If George Osborne survives the current furore over what he said to a Russian oligarch on a billionaire’s yacht in Greece during the summer – and in the absence of a more openly smoking gun than the testimony of Nathaniel Rothschild and his friend James Goodwin, he may well hang on – his political credibility has taken a huge dent. It’s one thing to consort  with rich men on their yachts and for the subject of donations to arise, but quite another for it to happen with Mandelson in the vicinity – a misjudgement which will have had his colleagues pinching themselves at his naivety. Osborne has almost as many enemies within the Conservative Party as outside it, acting as something of a lightning conductor for his leader. Cameron might even be secretly relieved that the lustre has been knocked off his Shadow Chancellor, who was credited with the Tories’ renaissance after the inheritance tax announcement last autumn, and whose council tax plans went down well at this year’s gathering. There truly are no real friendships at the top.

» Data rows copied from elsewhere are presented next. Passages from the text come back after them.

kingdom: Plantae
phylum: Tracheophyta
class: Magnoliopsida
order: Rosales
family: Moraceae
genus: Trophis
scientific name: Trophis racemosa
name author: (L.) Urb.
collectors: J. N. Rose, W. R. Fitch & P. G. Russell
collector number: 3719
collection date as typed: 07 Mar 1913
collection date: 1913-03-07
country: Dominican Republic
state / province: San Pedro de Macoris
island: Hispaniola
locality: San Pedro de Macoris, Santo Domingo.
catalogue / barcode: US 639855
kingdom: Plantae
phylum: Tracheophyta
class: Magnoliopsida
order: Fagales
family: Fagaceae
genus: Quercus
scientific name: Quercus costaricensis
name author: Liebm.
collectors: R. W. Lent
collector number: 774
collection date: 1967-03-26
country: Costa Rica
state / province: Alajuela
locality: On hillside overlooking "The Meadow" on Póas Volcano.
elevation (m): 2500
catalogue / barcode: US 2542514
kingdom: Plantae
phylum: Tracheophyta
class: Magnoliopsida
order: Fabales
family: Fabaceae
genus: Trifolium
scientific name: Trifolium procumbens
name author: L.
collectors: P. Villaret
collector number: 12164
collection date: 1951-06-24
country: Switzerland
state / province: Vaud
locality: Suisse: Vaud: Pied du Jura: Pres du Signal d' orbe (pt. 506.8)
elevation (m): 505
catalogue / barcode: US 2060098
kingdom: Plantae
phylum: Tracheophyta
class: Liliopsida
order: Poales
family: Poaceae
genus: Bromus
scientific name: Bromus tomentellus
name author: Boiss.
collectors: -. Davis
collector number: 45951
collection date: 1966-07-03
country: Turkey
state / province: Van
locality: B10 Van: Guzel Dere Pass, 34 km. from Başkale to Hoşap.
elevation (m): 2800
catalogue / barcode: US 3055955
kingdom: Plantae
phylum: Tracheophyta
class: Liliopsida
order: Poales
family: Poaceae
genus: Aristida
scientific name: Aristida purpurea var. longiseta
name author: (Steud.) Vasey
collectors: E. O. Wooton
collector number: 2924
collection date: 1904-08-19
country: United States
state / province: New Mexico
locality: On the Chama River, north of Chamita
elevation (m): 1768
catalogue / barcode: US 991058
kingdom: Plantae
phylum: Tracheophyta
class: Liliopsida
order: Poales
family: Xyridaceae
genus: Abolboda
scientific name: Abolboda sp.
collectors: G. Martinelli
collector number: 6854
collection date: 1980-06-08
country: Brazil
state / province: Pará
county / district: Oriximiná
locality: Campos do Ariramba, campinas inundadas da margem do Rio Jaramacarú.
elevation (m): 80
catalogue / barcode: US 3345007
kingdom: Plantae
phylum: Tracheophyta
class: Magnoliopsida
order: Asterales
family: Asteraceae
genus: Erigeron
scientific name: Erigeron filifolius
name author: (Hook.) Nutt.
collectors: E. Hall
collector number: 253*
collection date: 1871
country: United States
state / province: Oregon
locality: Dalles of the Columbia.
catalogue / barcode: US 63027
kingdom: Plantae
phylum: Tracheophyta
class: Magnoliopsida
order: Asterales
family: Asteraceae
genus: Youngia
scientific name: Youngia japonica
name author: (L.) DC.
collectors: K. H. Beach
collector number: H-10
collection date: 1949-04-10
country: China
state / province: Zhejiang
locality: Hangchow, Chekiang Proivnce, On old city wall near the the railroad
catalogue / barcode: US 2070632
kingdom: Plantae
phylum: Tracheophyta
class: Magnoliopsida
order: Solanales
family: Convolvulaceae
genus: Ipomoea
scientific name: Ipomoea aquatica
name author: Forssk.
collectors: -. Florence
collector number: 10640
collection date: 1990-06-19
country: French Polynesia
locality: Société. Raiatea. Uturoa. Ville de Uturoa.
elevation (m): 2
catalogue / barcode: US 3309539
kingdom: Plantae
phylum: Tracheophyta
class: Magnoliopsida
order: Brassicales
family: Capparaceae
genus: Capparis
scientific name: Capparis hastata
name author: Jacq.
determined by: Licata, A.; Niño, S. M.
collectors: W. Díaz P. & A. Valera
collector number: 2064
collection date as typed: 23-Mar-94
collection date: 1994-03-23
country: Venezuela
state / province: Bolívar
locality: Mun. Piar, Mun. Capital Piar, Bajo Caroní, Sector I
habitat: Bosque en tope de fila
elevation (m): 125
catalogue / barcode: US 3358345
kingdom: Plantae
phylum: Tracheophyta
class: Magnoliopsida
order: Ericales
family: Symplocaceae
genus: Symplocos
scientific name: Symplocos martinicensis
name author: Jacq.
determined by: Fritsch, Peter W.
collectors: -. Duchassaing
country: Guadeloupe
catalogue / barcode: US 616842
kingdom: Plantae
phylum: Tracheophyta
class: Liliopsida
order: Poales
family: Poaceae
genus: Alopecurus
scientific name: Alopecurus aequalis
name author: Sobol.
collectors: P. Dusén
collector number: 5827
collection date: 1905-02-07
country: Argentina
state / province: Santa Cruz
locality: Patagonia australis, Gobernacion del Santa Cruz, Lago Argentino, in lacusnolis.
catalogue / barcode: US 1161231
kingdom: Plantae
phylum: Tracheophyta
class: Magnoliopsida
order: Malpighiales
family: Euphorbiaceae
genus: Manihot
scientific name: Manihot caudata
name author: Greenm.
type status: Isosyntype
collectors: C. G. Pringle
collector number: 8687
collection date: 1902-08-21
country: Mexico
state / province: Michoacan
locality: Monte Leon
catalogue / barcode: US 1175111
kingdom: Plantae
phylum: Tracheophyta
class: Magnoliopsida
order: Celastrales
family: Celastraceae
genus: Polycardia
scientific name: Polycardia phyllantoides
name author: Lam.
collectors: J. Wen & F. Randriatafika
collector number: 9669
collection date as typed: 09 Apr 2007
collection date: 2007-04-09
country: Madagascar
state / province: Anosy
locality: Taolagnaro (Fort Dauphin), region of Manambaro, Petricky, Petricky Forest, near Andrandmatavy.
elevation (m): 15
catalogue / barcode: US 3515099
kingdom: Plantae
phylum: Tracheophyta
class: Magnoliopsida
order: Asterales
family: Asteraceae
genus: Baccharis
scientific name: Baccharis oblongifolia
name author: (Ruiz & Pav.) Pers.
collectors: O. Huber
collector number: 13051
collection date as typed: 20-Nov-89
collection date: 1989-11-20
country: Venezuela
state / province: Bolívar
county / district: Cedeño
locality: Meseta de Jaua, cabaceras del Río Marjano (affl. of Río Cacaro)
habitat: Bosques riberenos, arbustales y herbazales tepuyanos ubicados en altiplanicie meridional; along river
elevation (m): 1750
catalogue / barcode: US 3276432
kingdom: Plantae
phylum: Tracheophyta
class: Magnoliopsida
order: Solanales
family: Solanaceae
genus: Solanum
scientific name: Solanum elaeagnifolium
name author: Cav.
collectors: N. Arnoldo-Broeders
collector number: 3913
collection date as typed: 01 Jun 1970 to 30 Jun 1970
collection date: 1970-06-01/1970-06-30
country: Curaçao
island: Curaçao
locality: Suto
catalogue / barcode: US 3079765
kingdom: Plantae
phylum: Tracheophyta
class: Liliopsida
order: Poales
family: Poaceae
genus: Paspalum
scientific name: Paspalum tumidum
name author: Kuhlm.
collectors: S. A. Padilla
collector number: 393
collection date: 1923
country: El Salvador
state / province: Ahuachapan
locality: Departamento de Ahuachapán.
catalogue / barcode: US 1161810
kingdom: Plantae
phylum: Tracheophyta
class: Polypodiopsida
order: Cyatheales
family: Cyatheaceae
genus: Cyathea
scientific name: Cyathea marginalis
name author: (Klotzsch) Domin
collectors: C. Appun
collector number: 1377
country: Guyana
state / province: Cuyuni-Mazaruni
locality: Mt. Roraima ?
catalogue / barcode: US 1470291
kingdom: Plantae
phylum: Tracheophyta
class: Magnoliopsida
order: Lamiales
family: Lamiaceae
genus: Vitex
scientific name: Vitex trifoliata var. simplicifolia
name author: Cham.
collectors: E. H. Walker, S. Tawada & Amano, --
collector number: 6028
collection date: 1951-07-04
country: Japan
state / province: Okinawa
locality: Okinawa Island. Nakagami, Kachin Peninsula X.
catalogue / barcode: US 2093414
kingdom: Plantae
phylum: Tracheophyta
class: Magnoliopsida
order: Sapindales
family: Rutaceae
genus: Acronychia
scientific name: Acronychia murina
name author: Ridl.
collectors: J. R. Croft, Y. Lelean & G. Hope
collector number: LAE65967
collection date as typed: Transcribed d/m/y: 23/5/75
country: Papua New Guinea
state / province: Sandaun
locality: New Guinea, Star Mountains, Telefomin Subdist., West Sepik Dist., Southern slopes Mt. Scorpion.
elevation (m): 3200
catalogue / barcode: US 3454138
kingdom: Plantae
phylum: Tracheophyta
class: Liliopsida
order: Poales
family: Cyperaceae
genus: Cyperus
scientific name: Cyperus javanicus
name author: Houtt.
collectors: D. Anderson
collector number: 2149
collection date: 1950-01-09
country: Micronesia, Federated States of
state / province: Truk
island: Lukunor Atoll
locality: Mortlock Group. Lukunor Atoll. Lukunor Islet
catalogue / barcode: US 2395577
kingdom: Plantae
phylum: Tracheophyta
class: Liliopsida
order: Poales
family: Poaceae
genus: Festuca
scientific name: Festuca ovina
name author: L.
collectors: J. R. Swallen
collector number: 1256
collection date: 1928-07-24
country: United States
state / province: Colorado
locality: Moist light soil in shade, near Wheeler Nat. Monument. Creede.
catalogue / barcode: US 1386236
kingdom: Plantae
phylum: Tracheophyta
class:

Meanwhile, changes in the Number 10 press operation suggest that the Government will operate with a harder political edge in the months ahead. The Prime Minister’s new joint press secretaries come from a Labour Party background and will no doubt be looking to exploit the opportunity which the financial crisis and “Yachtgate” have handed to the Prime Minister. One of the new appointees, John Woodcock, is rumoured to have already got one major Tory scalp under his belt, having accounted for Howard Flight when he is said to have surreptitiously recorded the then-Shadow Chief Secretary to the Treasury making ill-advised comments about tax to a meeting of the Conservative Way Forward pressure group in the run-up to the 2005 election. According to Westminster myth, Woodcock provided the ammunition and Michael Howard did the rest, in a ruthless assassination which brought an end not just to Flight’s shadow cabinet career, but to his political career as well.

Woodcock’s colleague, Michael Dugher, has the best part of

15 years’ experience in the labour movement, working for trade unions and latterly for ministers as a special advisor, where he always relished the explicitly political side of his work. Neither come from a classically Brownite background: Dugher has always eluded neat categorisation in Labour Party terms, as one might expect of someone who has worked for Frank Dobson, John Spellar, Ken Jackson, Stephen Byers and Geoff Hoon, while Woodcock was a special advisor to the Blairites’ Blairite, John Hutton. Further evidence, if it were needed that, at the top of the party anyway, they are all Brownites now – for the time being, at least.